I don't think that we should implement the feature. Indeed, there is not a single variable/feature importance that rules them all and I think that we should not have a single attribute.

Right now, our API of the SelectFromModel is a bit limited: we accept a callable. However, it takes only a fitted estimator as an attribute.

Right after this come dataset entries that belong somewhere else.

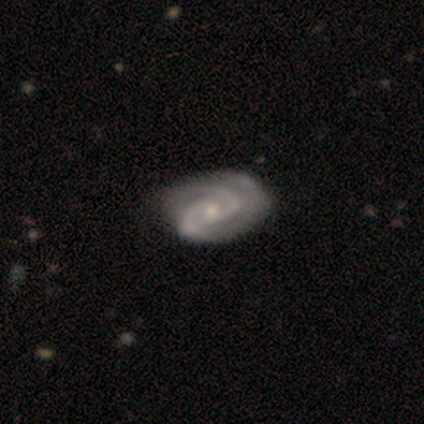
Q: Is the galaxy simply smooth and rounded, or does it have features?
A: featured or disk — 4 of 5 (80%).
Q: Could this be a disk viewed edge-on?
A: no — 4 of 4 (100%).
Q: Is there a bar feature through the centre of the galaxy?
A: no — 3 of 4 (75%).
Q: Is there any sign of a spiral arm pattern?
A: yes — 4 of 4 (100%).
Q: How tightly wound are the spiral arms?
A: medium — 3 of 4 (75%).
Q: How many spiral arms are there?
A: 2 — 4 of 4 (100%).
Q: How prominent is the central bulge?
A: small — 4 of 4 (100%).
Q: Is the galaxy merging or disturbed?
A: minor disturbance — 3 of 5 (60%).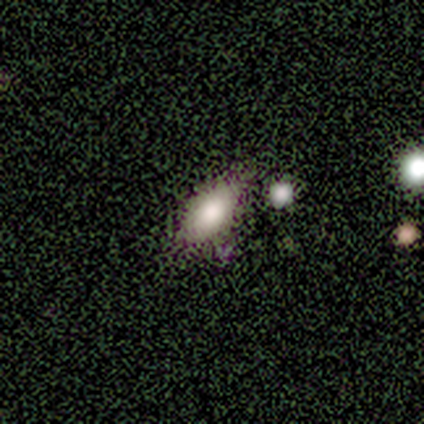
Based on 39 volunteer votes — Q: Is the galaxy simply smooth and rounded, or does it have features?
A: smooth — 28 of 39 (72%).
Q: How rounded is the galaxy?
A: in between — 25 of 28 (89%).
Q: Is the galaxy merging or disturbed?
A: none — 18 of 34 (53%).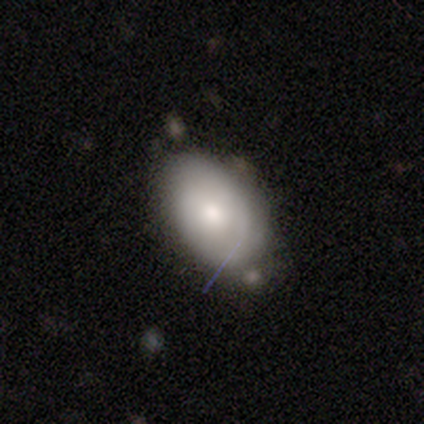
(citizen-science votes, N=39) A smooth galaxy with no disk features (62%) that is in between round and cigar-shaped (100%).

Vote fractions:
- Smooth or featured? smooth: 62% / featured or disk: 38% / star or artifact: 0%
- How rounded? in between: 100% / round: 0% / cigar-shaped: 0%
- Merging? none: 41% / minor disturbance: 38% / major disturbance: 8% / merger: 8%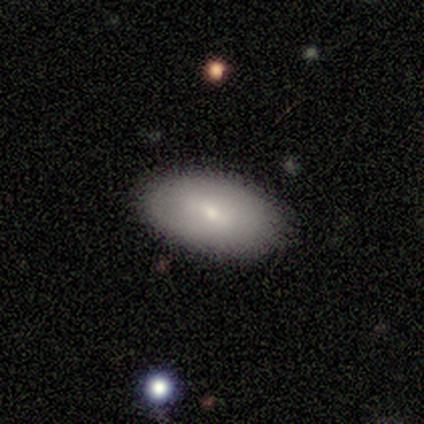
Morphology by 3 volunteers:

So you could still do something ugly as:

from sklearn.feature_selection import SelectFromModel
from sklearn.ensemble import HistGradientBoostingClassifier

X = [[ 0.87, -1.34,  0.31 ],
     [-2.79, -0.02, -0.85 ],
     [-1.34, -0.48, -2.55 ],
     [ 1.92,  1.48,  0.65 ]]
y = [0, 1, 0, 1]

X_test = X.copy()
y_test = y.copy()

def importance_getter(estimator):
    from sklearn.inspection import permutation_importance
    results = permutation_importance(estimator, X_test, y_test)
    return results.importances_mean

selector = SelectFromModel(
    estimator=HistGradientBoostingClassifier(),
    importance_getter=importance_getter,
).fit(X, y)

The broader issue here is that we need an API discussion on how to compute variable importance as discussed here: #20059 (comment)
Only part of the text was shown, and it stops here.